Ours are 8' x 4' x 4' high and we put in a roost between the beems and a hen house on the back, in the air. We also paint ours with white decking sealant so they look nice, white and pretty.

My son just got about 50 chickens for his 4H projects next year and, Apyl, that's exactly why we started building them - to keep them clean, they can eat the grass and only have 1 rooster per however many hens.

Thanks for the great picture!


----------



## marlowzach

Yeah it would be a great project to do with the kids, they would have a blast. And it makes taking care of the chickens so much easier, and much cleaner.


----------



## rob

cool. another great home made coop


----------



## jacksonT

Make sure if you don't free range make sure they have a dirt bathing area otherwise they will start to stink if they can't get to the dirt. It also keeps bugs off em'.


----------



## xossamito

That's a good looking one, Make sure you best position your chicken tractor.


----------



## marlowzach

jacksonT said:


> Make sure if you don't free range make sure they have a dirt bathing area otherwise they will start to stink if they can't get to the dirt. It also keeps bugs off em'.

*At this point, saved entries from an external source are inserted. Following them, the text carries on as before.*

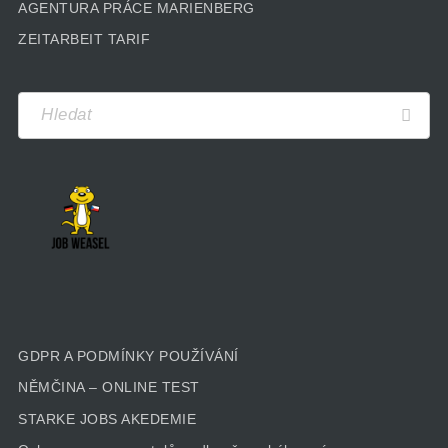
AGENTURA PRÁCE MARIENBERG
ZEITARBEIT TARIF
GDPR A PODMÍNKY POUŽÍVÁNÍ
NĚMČINA – ONLINE TEST
STARKE JOBS AKEDEMIE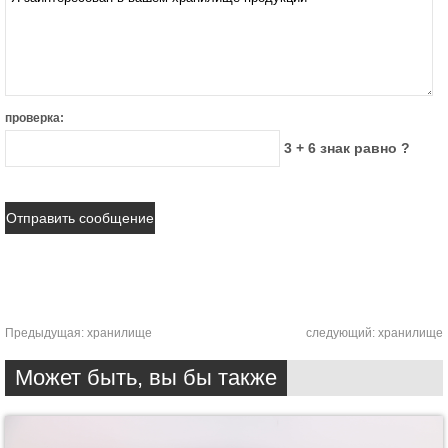
проверка:
3 + 6 знак равно ?
Предыдущая:
хранилище
следующий:
хранилище
Может быть, вы бы также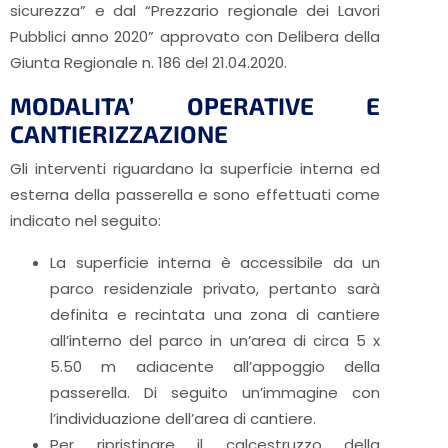
sicurezza” e dal “Prezzario regionale dei Lavori
Pubblici anno 2020” approvato con Delibera della
Giunta Regionale n. 186 del 21.04.2020.
MODALITA’ OPERATIVE E
CANTIERIZZAZIONE
Gli interventi riguardano la superficie interna ed
esterna della passerella e sono effettuati come
indicato nel seguito:
La superficie interna è accessibile da un
parco residenziale privato, pertanto sarà
definita e recintata una zona di cantiere
all’interno del parco in un’area di circa 5 x
5.50 m adiacente all’appoggio della
passerella. Di seguito un’immagine con
l’individuazione dell’area di cantiere.
Per ripristinare il calcestruzzo della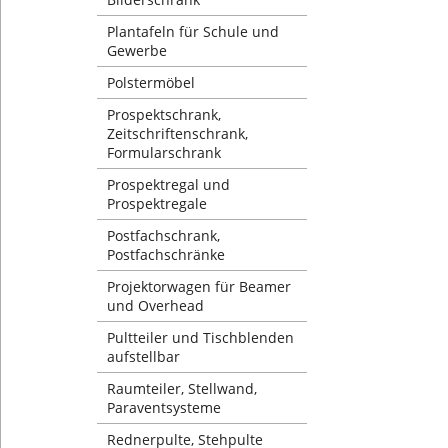
Plantafeln für Schule und
Gewerbe
Polstermöbel
Prospektschrank,
Zeitschriftenschrank,
Formularschrank
Prospektregal und
Prospektregale
Postfachschrank,
Postfachschränke
Projektorwagen für Beamer
und Overhead
Pultteiler und Tischblenden
aufstellbar
Raumteiler, Stellwand,
Paraventsysteme
Rednerpulte, Stehpulte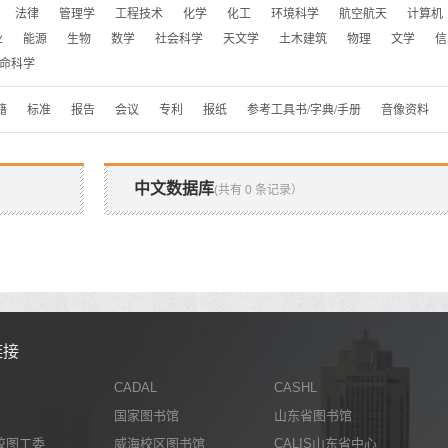
法律
管理学
工程技术
化学
化工
环境科学
航空航天
计算机
业
能源
生物
数学
社会科学
天文学
土木建筑
物理
文学
信
命科学
籍
标准
报告
会议
专利
报纸
参考工具书/字典/手册
音像资料
中文数据库
(共有 0 条记录）
链接
CADAL
CASHL
国家图书馆
山东省图书馆
校图工委
威海校区图书馆
CALIS山东省中心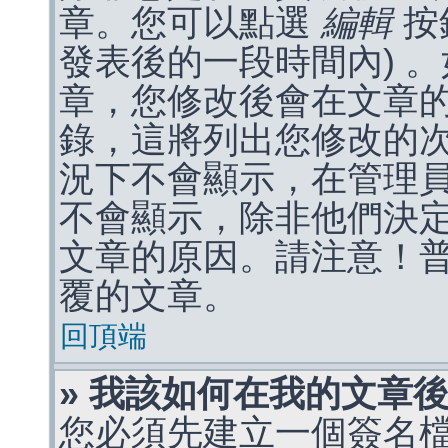
章。您可以點選
編輯
按
發表後的一段時間內) 
章，您修改後會在文章
錄，這將列出您修改的
況下不會顯示，在管理
不會顯示，除非他們決
文章的原因。請注意！
覆的文章。
回頂端
» 我該如何在我的文章
您必須先建立一個簽名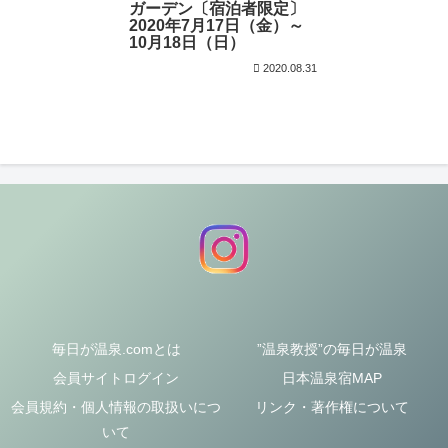
ガーデン〔宿泊者限定〕
2020年7月17日（金）～
10月18日（日）
2020.08.31
毎日が温泉.comとは
”温泉教授”の毎日が温泉
会員サイトログイン
日本温泉宿MAP
会員規約・個人情報の取扱いにつ
リンク・著作権について
いて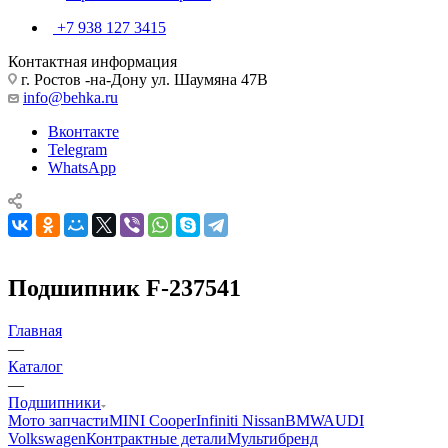
+7 938 127 3415
Контактная информация
г. Ростов -на-Дону ул. Шаумяна 47В
info@behka.ru
Вконтакте
Telegram
WhatsApp
Подшипник F-237541
Главная
—
Каталог
—
Подшипники
Мото запчасти
MINI Cooper
Infiniti Nissan
BMW
AUDI
Volkswagen
Контрактные детали
Мультибренд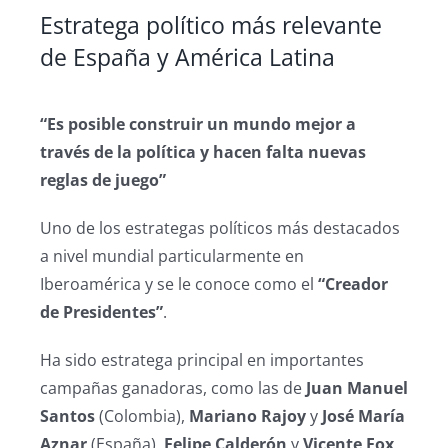
Estratega político más relevante
de España y América Latina
“Es posible construir un mundo mejor a
través de la política y hacen falta nuevas
reglas de juego”
Uno de los estrategas políticos más destacados
a nivel mundial particularmente en
Iberoamérica y se le conoce como el
“Creador
de Presidentes”
.
Ha sido estratega principal en importantes
campañas ganadoras, como las de
Juan Manuel
Santos
(Colombia),
Mariano Rajoy
y
José María
Aznar
(España),
Felipe Calderón
y
Vicente Fox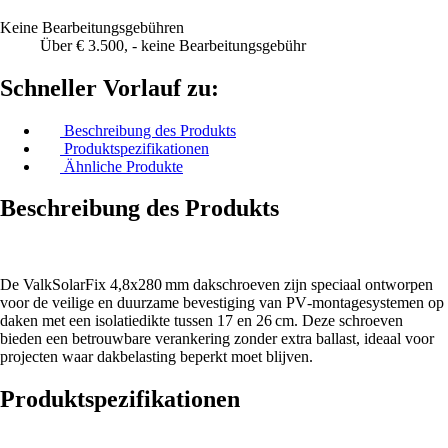
Keine Bearbeitungsgebühren
Über € 3.500, - keine Bearbeitungsgebühr
Schneller Vorlauf zu:
Beschreibung des Produkts
Produktspezifikationen
Ähnliche Produkte
Beschreibung des Produkts
De ValkSolarFix 4,8x280 mm dakschroeven zijn speciaal ontworpen
voor de veilige en duurzame bevestiging van PV‑montagesystemen op
daken met een isolatiedikte tussen 17 en 26 cm. Deze schroeven
bieden een betrouwbare verankering zonder extra ballast, ideaal voor
projecten waar dakbelasting beperkt moet blijven.
Produktspezifikationen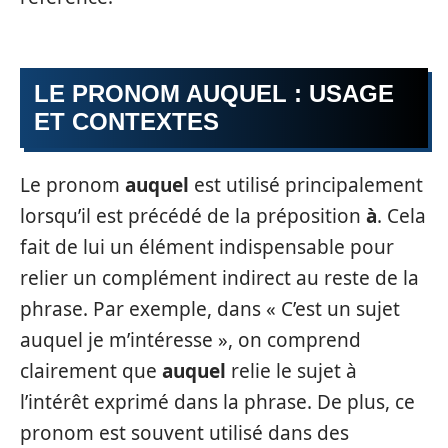
LE PRONOM AUQUEL : USAGE
ET CONTEXTES
Le pronom
auquel
est utilisé principalement
lorsqu’il est précédé de la préposition
à
. Cela
fait de lui un élément indispensable pour
relier un complément indirect au reste de la
phrase. Par exemple, dans « C’est un sujet
auquel je m’intéresse », on comprend
clairement que
auquel
relie le sujet à
l’intérêt exprimé dans la phrase. De plus, ce
pronom est souvent utilisé dans des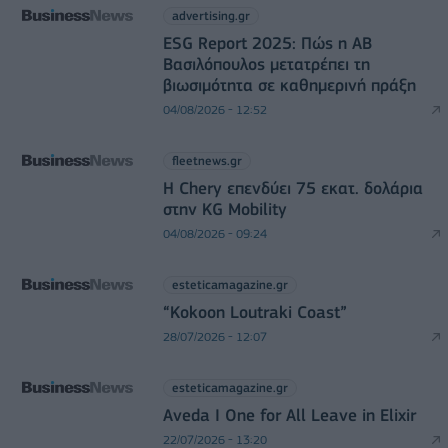
advertising.gr
ESG Report 2025: Πώς η ΑΒ
Βασιλόπουλος μετατρέπει τη
βιωσιμότητα σε καθημερινή πράξη
04/08/2026 - 12:52
fleetnews.gr
Η Chery επενδύει 75 εκατ. δολάρια
στην KG Mobility
04/08/2026 - 09:24
esteticamagazine.gr
“Kokoon Loutraki Coast”
28/07/2026 - 12:07
esteticamagazine.gr
Aveda I One for All Leave in Elixir
22/07/2026 - 13:20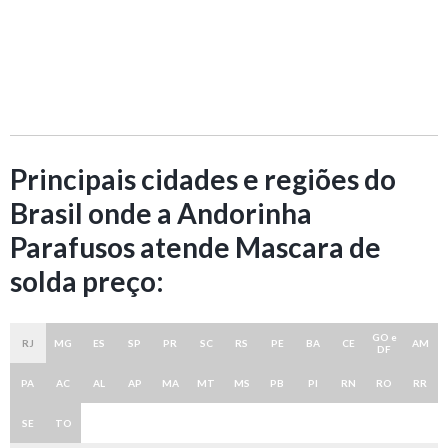
Principais cidades e regiões do
Brasil onde a Andorinha
Parafusos atende Mascara de
solda preço:
GO e
RJ
MG
ES
SP
PR
SC
RS
PE
BA
CE
AM
DF
PA
AC
AL
AP
MA
MT
MS
PB
PI
RN
RO
RR
SE
TO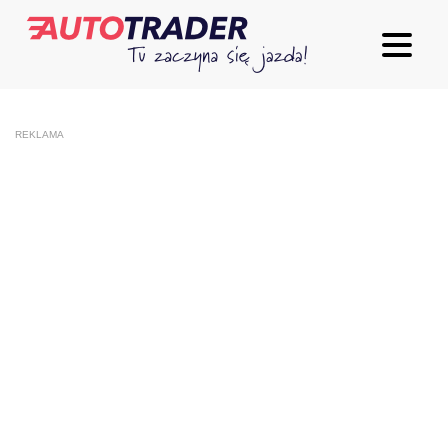
REKLAMA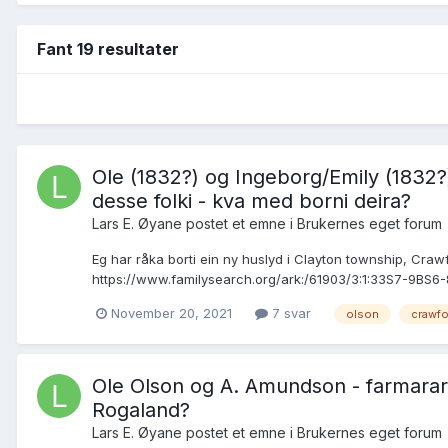
Fant 19 resultater
Ole (1832?) og Ingeborg/Emily (1832?
desse folki - kva med borni deira?
Lars E. Øyane postet et emne i
Brukernes eget forum
Eg har råka borti ein ny huslyd i Clayton township, Craw
https://www.familysearch.org/ark:/61903/3:1:33S7-9BS6-8
November 20, 2021
7 svar
olson
crawfo
Ole Olson og A. Amundson - farmarar 
Rogaland?
Lars E. Øyane postet et emne i
Brukernes eget forum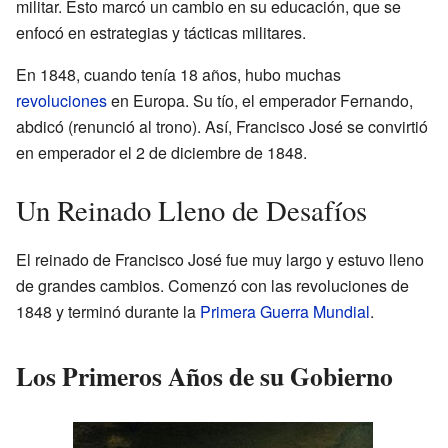
militar. Esto marcó un cambio en su educación, que se
enfocó en estrategias y tácticas militares.
En 1848, cuando tenía 18 años, hubo muchas
revoluciones
en Europa. Su tío, el emperador Fernando,
abdicó (renunció al trono). Así, Francisco José se convirtió
en emperador el 2 de diciembre de 1848.
Un Reinado Lleno de Desafíos
El reinado de Francisco José fue muy largo y estuvo lleno
de grandes cambios. Comenzó con las revoluciones de
1848 y terminó durante la
Primera Guerra Mundial
.
Los Primeros Años de su Gobierno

That is a very good tip. A lot of the spots we bring our chickens is around the gardens so there is usually dirt available.


----------



## anakonia

That looks light and easy to move. I like that! You charging for plans or just sharing them? I could use all the help I can get and sadly most of the free plans advertise on the internet are not really free. I think this would be lovely for Cochin bantams which in time I plan to get.


Sent from my iPhone using Chicken Forum


----------



## anakonia

I am sorry I am not always the brightest with technology. I found your plans. Going to have hubby look at it. Thanks for sharing! 


Sent from my iPhone using Chicken Forum


----------